City officials have held a series of meetings during the past two years with area businesses and residents to receive feedback and ideas. A few of the residents expressed concern that their homes could be negatively impacted by plan.

Janis Talcott, whose house on Atlantic Avenue was built in 1942 on a quarter acre, told the Planning Commission on May 15 that there is “fear” among residents on how the investment strategy will impact their homes.

“We were thinking eminent domain, builders coming in, grabbing our houses,” Talcott said. “Obviously, a lot of us are under water with our mortgages and we’re trying to hold on to our properties.
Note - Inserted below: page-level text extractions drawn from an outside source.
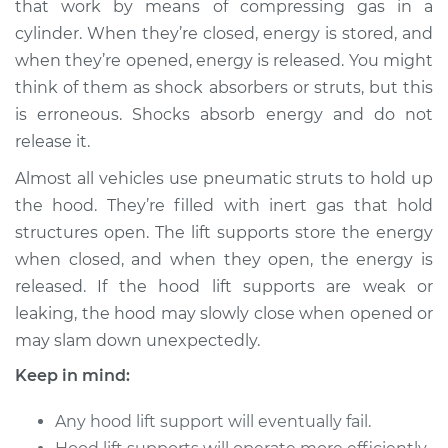
that work by means of compressing gas in a
Replacement
cylinder. When they’re closed, energy is stored, and
when they’re opened, energy is released. You might
Estimate
$225.79
think of them as shock absorbers or struts, but this
is erroneous. Shocks absorb energy and do not
Shop/Dealer Price
$263.49
-
$354.09
release it.
Almost all vehicles use pneumatic struts to hold up
2017 Infiniti QX50
the hood. They’re filled with inert gas that hold
V6-3.7L
structures open. The lift supports store the energy
when closed, and when they open, the energy is
Service type
Hood Lift Support
released. If the hood lift supports are weak or
Shocks - Passenger
leaking, the hood may slowly close when opened or
Side Replacement
may slam down unexpectedly.
Estimate
$205.79
Keep in mind:
Shop/Dealer Price
Any hood lift support will eventually fail.
$243.51
-
$334.12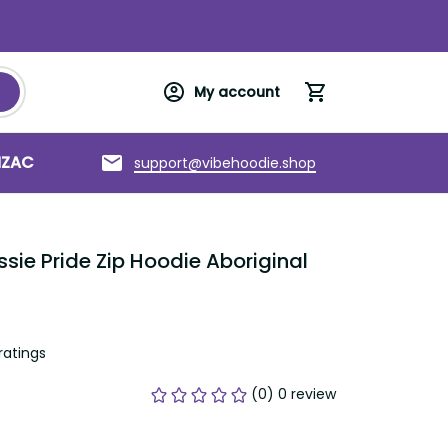
My account
NZAC
Torres Strait Islands
About us
support@vibehoodie.shop
ie Pride Zip Hoodie Aboriginal 
ratings
(0) 0 review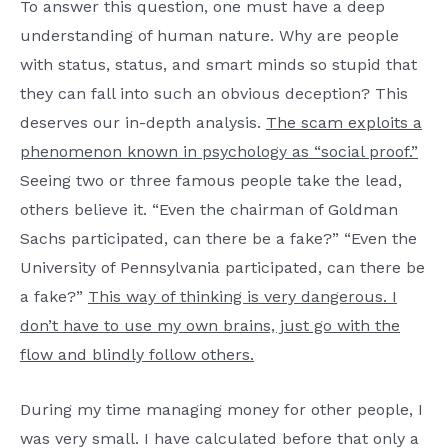
To answer this question, one must have a deep
understanding of human nature. Why are people
with status, status, and smart minds so stupid that
they can fall into such an obvious deception? This
deserves our in-depth analysis.
The scam exploits a
phenomenon known in psychology as “social proof.”
Seeing two or three famous people take the lead,
others believe it. “Even the chairman of Goldman
Sachs participated, can there be a fake?” “Even the
University of Pennsylvania participated, can there be
a fake?”
This way of thinking is very dangerous. I
don’t have to use my own brains, just go with the
flow and blindly follow others.
During my time managing money for other people, I
was very small. I have calculated before that only a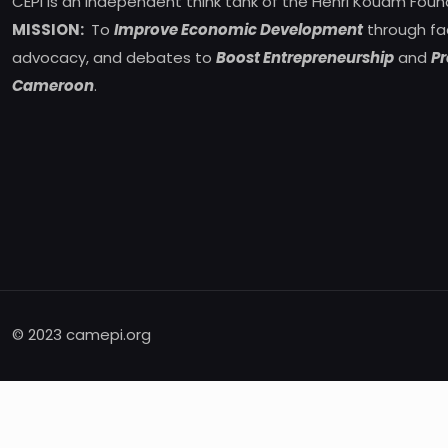
CEPI is an independent think tank of the Henri Kouam Foun
MISSION:
To
Improve Economic Development
through fa
advocacy, and debates to
Boost Entrepreneurship
and
Pr
Cameroon
.
© 2023 camepi.org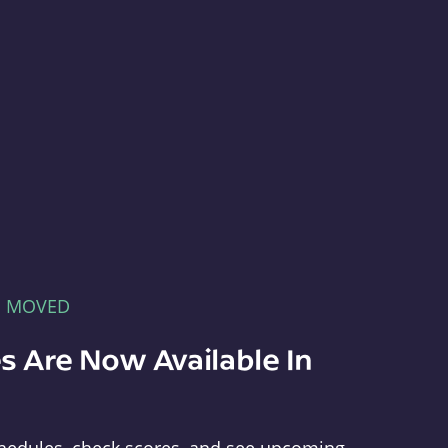
E MOVED
s Are Now Available In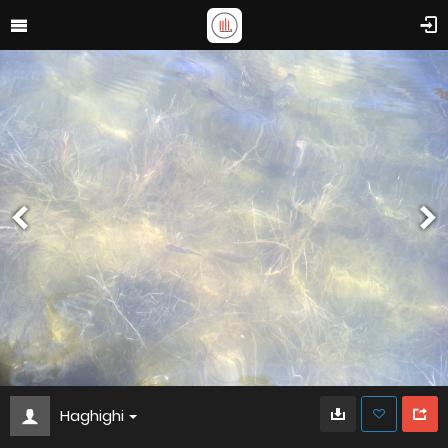
Haghighi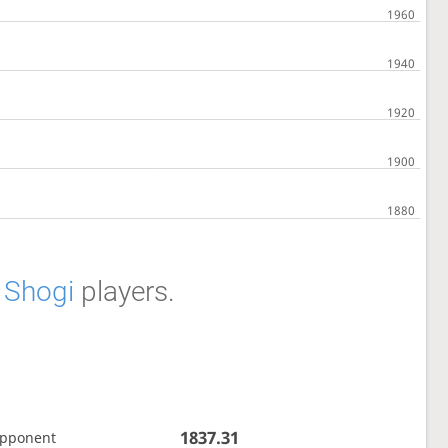
f
Shogi
players.
1837.31
opponent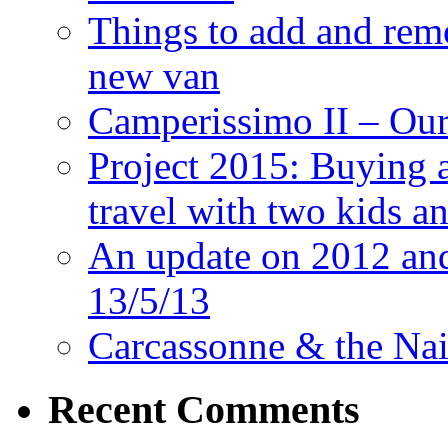
Things to add and rem
new van
Camperissimo II – Ou
Project 2015: Buying 
travel with two kids a
An update on 2012 and 
13/5/13
Carcassonne & the Nai
Recent Comments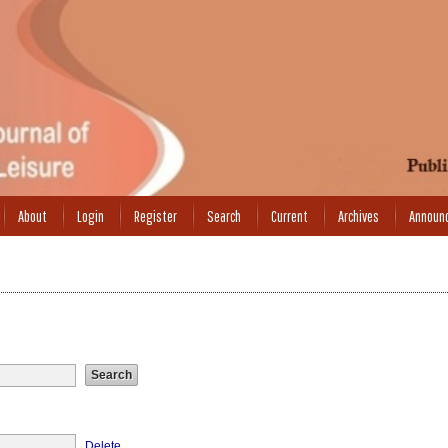
About
Login
Register
Search
Current
Archives
Announ
Delete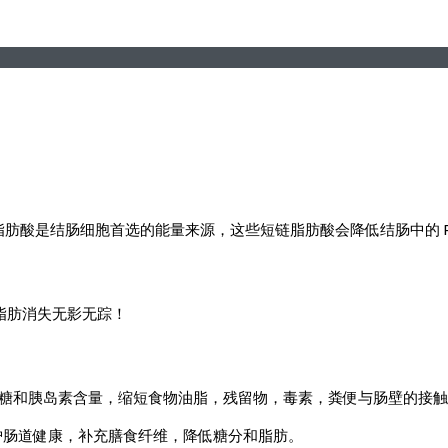
成的短链脂肪酸是结肠细胞首选的能量来源，这些短链脂肪酸会降低结肠中
脂肪消失无影无踪！
，降低葡萄糖和胰岛素含量，缩短食物油脂，残留物，毒素，粪便与肠壁的
，维护肠道健康，补充膳食纤维，降低糖分和脂肪。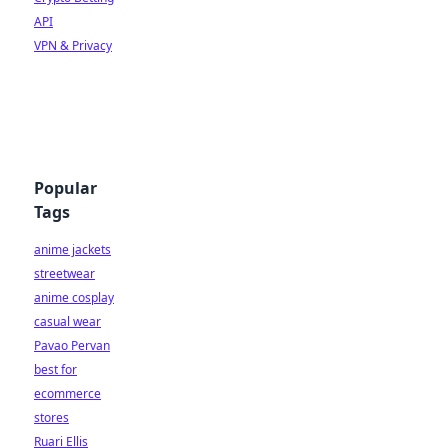
API
VPN & Privacy
Popular
Tags
anime jackets
streetwear
anime cosplay
casual wear
Pavao Pervan
best for
ecommerce
stores
Ruari Ellis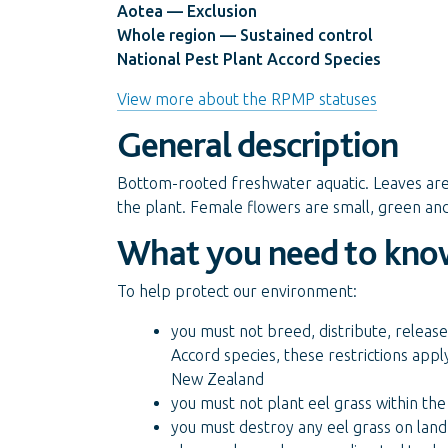
Aotea — Exclusion
Whole region — Sustained control
National Pest Plant Accord Species
View more about the RPMP statuses
General description
Bottom-rooted freshwater aquatic. Leaves are 
the plant. Female flowers are small, green and 
What you need to kno
To help protect our environment:
you must not breed, distribute, release 
Accord species, these restrictions appl
New Zealand
you must not plant eel grass within the
you must destroy any eel grass on land 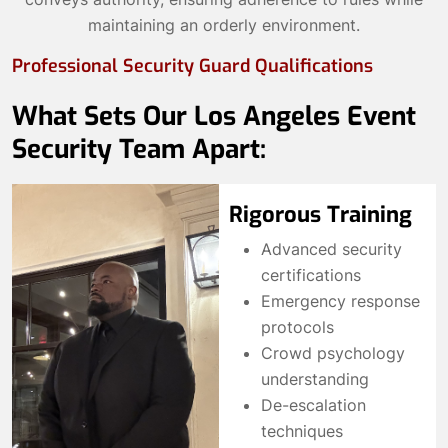
maintaining an orderly environment.
Professional Security Guard Qualifications
What Sets Our Los Angeles Event
Security Team Apart:
Rigorous Training
Advanced security
certifications
Emergency response
protocols
Crowd psychology
understanding
De-escalation
techniques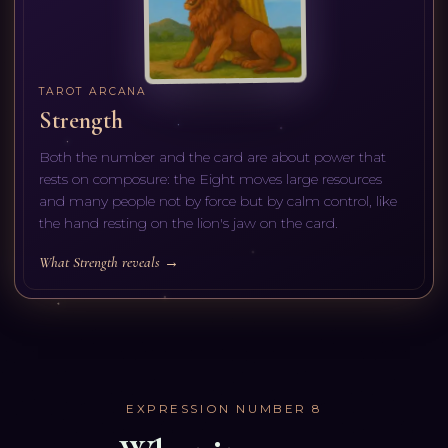
TAROT ARCANA
Strength
Both the number and the card are about power that
rests on composure: the Eight moves large resources
and many people not by force but by calm control, like
the hand resting on the lion's jaw on the card.
What Strength reveals →
EXPRESSION NUMBER
8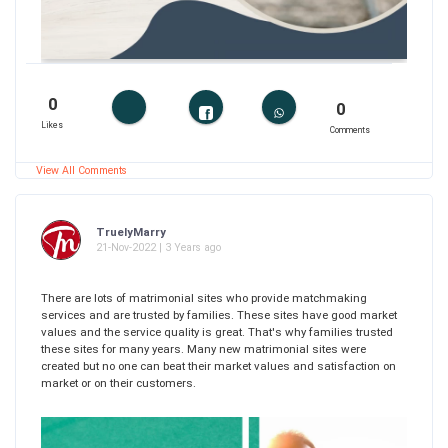
0
0
Likes
Comments
View All Comments
TruelyMarry
21-Nov-2022 | 3 Years ago
There are lots of matrimonial sites who provide matchmaking
services and are trusted by families. These sites have good market
values and the service quality is great. That's why families trusted
these sites for many years. Many new matrimonial sites were
created but no one can beat their market values and satisfaction on
market or on their customers.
It doesn’t seem concrete in our minds that you guys could ever satisfy our fear.”

Allen said the city has no plans to grab anyone’s land and the concerns have come from people who want a better understanding of what the report means.

“We’re not telling people they have to get up and move,” he said. “We’re not dictating those types of activities to take place.”

Approximately 4,100 residents live in the downtown area, and only 41 percent of homes are owner-occupied. The median income is $40,970, nearly $19,000 below the city’s overall average.

The downtown area covered in the report is 531 acres from Boulder Highway east to Van Wagenen Street, from Major Avenue north to Lake Mead Parkway. The development plans include the neighborhoods along North Water Street in the St. Rose Hospital district. There are approximately 290 businesses in the area, according to the report.

Approximately $500 million was reinvested and redeveloped downtown since 2002, including $12 of outside investment for every $1 invested by the Henderson Redevelopment Agency, according to the city report. This included $165 million in public investment in capital improvement projects, including the addition of nearly 1.2 million square feet of commercial space. The city also saw 355 downtown residences renovated, and 561 new units added.

City leaders believe the window is closing on stabilizing the long-term future of downtown development with a unified vision.

“The Water Street District is at a pivotal juncture in its history to promote the stabilization of its short-and-long-term future,” according to the report. “New, proactive approaches that encourage long-term commitment from the private sector to undertake reinvestment and redevelopment opportunities are necessary, or the work that has been done will be diminished.”